I always believed that, despite my various flaws (one eye bulges out more than the other), weaknesses (I’m a bit of a hoarder), and annoying behaviors (I talk too much), I’ve been a terrific mom. But now that my three children are in their twenties and flying the coop, I’m looking back and wondering, “Maybe I wasn’t so great after all?”
Before anyone gets the wrong idea, let me report that all three of our children are doing very well with work, school, independence and friendships. Our children have compassion, character, ambition, moral values, and best of all, great senses of humor. My Navy veteran husband and I couldn’t be more proud as their parents.
But as I reflect on their childhoods (as peri-menopausal mothers who are almost empty nesters tend to do), I see that our kids struggled during their teen years. Our son was in his second high school as a junior when we informed him we were moving again. He yelled, “I won’t go!” Soon after, we noticed that he had started lying, ignoring classwork, and stuttering. Our middle child experienced nausea when she was stressed, and was diagnosed with anxiety in her teens. As a teen, our happy-go-lucky youngest daughter developed depression.
Our children have overcome their issues with our help, but looking back, I wish I had known more BEFORE their mental health issues surfaced. There were things about teenagers I probably didn’t understand, red flags I might’ve missed, conversations I wish I’d initiated.
“Hindsight is twenty-twenty,” they say — whoever “they” are — but they also say, “Knowledge is power.” In retrospect, I see that I was a loving, attentive mother, but I didn’t know enough about teenage mental health.
Recently, I “zoomed” (I’m pretty sure that’s a verb nowadays) into the Military Child Education Coalition’s National Training Seminar, a virtual conference, July 19-21, offering informative sessions for educators, professionals and parents about educating military children. I multitasked while listening some sessions, but on the third day, I found myself drawn into one particular lecture titled, “Mental Health Challenges – Resources for Parents” taught by MCEC’s Melanie Douglas, Happy Garner and Louise Webb, along with The Barry Robinson Center’s Lisa Howard.

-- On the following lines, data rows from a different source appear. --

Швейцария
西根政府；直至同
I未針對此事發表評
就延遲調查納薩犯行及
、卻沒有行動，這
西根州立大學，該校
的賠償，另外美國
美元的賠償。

I gobbled the information as fast as the lecturers could present it. Scribbling on our daughter’s abandoned notebook, I learned
- – why activity and academic schedules can rob adolescent brains of the extra sleep they need for proper growth and maturity;
- – why all normal teens exhibit independence seeking behaviors, such as placing less importance on family bonds and more importance on social or peer bonds;
- – what factors contribute to mental health issues in teens, such as family history, childhood experiences, surroundings, and inherited conditions;
- – how to identify “red flags” and why it depends upon the context;
- – why military teen dependents are at greater risk of developing mental health issues, due to stressors such as relocations, separations, reintegrations, family dynamics, changing schools, worries about money, and the affect of military culture on a teen’s sense of belonging;
- – how to use the “Wheel of Emotions” and other resources to increase a child’s emotional intelligence; and,
- – where to find the many mental health support resources available to military families.
WHOA.
It was a deluge of the relevant, necessary, helpful information that I’d been missing, all squished into a one-hour Zoom call. The data, tips and guidance I gleaned from the MCEC National Training Seminar session on teenagers’ mental health challenges would have made a difference in how I parented my kids when they were teens.

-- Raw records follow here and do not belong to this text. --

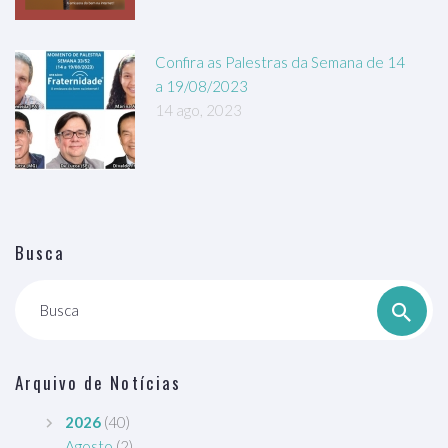
Confira as Palestras da Semana de 14
a 19/08/2023
14 ago, 2023
Busca
Busca
Arquivo de Notícias
2026
(40)
Agosto
(2)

As I learned in the lecture, mental health problems are the most common disability for teenagers today, and military children are at a significantly increased risk. Adolescent development and teenage mental health is an incredibly complex and important issue. Parents need to arm themselves with information and avail themselves of resources to negotiate this tricky stage of child development.
I regret that I didn’t know what I didn’t know. I want today’s military parents of teens to be armed with the knowledge and resources that I was missing. It could make a difference, and as they say, “Knowledge is power.”